■ TASK GOAL ■
Convert every line of the entries below into a two-column Markdown table headed Row and Line text. Number each line in order and skip the blank ones.

##### DATA SUPPLIED #####

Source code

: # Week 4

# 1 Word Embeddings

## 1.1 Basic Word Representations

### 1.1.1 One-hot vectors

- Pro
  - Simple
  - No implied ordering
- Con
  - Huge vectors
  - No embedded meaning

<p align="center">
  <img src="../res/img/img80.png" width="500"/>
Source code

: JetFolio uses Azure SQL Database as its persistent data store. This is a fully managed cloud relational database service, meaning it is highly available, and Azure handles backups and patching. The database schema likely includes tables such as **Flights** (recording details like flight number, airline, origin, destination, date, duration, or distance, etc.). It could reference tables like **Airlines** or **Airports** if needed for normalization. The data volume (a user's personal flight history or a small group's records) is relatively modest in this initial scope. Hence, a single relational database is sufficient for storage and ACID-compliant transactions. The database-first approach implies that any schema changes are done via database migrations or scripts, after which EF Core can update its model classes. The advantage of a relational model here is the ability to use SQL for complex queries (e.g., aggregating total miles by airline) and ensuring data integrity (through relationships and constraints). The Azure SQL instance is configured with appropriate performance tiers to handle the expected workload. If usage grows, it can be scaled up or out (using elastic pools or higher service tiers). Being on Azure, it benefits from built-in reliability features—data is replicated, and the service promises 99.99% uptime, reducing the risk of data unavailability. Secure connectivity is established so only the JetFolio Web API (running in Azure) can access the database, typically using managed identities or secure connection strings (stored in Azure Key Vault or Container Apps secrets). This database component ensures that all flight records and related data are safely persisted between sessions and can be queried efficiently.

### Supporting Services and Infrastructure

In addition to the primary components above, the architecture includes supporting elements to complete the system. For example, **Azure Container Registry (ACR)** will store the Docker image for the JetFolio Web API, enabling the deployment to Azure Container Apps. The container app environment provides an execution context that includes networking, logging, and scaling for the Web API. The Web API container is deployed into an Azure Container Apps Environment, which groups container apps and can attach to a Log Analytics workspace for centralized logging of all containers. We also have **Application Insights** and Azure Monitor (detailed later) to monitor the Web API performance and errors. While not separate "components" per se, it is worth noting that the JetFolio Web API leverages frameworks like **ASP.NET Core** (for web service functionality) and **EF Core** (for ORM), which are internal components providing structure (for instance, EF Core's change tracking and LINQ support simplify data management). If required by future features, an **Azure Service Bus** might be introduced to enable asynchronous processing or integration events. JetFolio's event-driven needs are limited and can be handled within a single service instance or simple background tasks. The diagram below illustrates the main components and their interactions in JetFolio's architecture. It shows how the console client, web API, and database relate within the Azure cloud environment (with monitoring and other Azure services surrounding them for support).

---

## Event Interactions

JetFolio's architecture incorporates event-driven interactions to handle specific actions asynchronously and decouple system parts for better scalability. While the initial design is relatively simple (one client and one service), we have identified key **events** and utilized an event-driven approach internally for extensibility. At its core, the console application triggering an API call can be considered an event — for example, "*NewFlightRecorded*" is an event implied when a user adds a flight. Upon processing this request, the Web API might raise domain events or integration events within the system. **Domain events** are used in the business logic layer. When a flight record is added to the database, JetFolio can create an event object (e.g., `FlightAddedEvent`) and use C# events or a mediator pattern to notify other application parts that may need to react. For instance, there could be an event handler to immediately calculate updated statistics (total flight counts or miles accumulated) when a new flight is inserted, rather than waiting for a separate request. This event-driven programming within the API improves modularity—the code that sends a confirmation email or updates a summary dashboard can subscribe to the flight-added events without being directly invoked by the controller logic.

#####

■ ANSWER TO THIS EXERCISE ■
| Row | Line text |
|---|---|
| 1 | Source code |
| 2 | : # Week 4 |
| 3 | # 1 Word Embeddings |
| 4 | ## 1.1 Basic Word Representations |
| 5 | ### 1.1.1 One-hot vectors |
| 6 | - Pro |
| 7 |   - Simple |
| 8 |   - No implied ordering |
| 9 | - Con |
| 10 |   - Huge vectors |
| 11 |   - No embedded meaning |
| 12 | <p align="center"> |
| 13 |   <img src="../res/img/img80.png" width="500"/> |
| 14 | Source code |
| 15 | : JetFolio uses Azure SQL Database as its persistent data store. This is a fully managed cloud relational database service, meaning it is highly available, and Azure handles backups and patching. The database schema likely includes tables such as **Flights** (recording details like flight number, airline, origin, destination, date, duration, or distance, etc.). It could reference tables like **Airlines** or **Airports** if needed for normalization. The data volume (a user's personal flight history or a small group's records) is relatively modest in this initial scope. Hence, a single relational database is sufficient for storage and ACID-compliant transactions. The database-first approach implies that any schema changes are done via database migrations or scripts, after which EF Core can update its model classes. The advantage of a relational model here is the ability to use SQL for complex queries (e.g., aggregating total miles by airline) and ensuring data integrity (through relationships and constraints). The Azure SQL instance is configured with appropriate performance tiers to handle the expected workload. If usage grows, it can be scaled up or out (using elastic pools or higher service tiers). Being on Azure, it benefits from built-in reliability features—data is replicated, and the service promises 99.99% uptime, reducing the risk of data unavailability. Secure connectivity is established so only the JetFolio Web API (running in Azure) can access the database, typically using managed identities or secure connection strings (stored in Azure Key Vault or Container Apps secrets). This database component ensures that all flight records and related data are safely persisted between sessions and can be queried efficiently. |
| 16 | ### Supporting Services and Infrastructure |
| 17 | In addition to the primary components above, the architecture includes supporting elements to complete the system. For example, **Azure Container Registry (ACR)** will store the Docker image for the JetFolio Web API, enabling the deployment to Azure Container Apps. The container app environment provides an execution context that includes networking, logging, and scaling for the Web API. The Web API container is deployed into an Azure Container Apps Environment, which groups container apps and can attach to a Log Analytics workspace for centralized logging of all containers. We also have **Application Insights** and Azure Monitor (detailed later) to monitor the Web API performance and errors. While not separate "components" per se, it is worth noting that the JetFolio Web API leverages frameworks like **ASP.NET Core** (for web service functionality) and **EF Core** (for ORM), which are internal components providing structure (for instance, EF Core's change tracking and LINQ support simplify data management). If required by future features, an **Azure Service Bus** might be introduced to enable asynchronous processing or integration events. JetFolio's event-driven needs are limited and can be handled within a single service instance or simple background tasks. The diagram below illustrates the main components and their interactions in JetFolio's architecture. It shows how the console client, web API, and database relate within the Azure cloud environment (with monitoring and other Azure services surrounding them for support). |
| 18 | --- |
| 19 | ## Event Interactions |
| 20 | JetFolio's architecture incorporates event-driven interactions to handle specific actions asynchronously and decouple system parts for better scalability. While the initial design is relatively simple (one client and one service), we have identified key **events** and utilized an event-driven approach internally for extensibility. At its core, the console application triggering an API call can be considered an event — for example, "*NewFlightRecorded*" is an event implied when a user adds a flight. Upon processing this request, the Web API might raise domain events or integration events within the system. **Domain events** are used in the business logic layer. When a flight record is added to the database, JetFolio can create an event object (e.g., `FlightAddedEvent`) and use C# events or a mediator pattern to notify other application parts that may need to react. For instance, there could be an event handler to immediately calculate updated statistics (total flight counts or miles accumulated) when a new flight is inserted, rather than waiting for a separate request. This event-driven programming within the API improves modularity—the code that sends a confirmation email or updates a summary dashboard can subscribe to the flight-added events without being directly invoked by the controller logic. |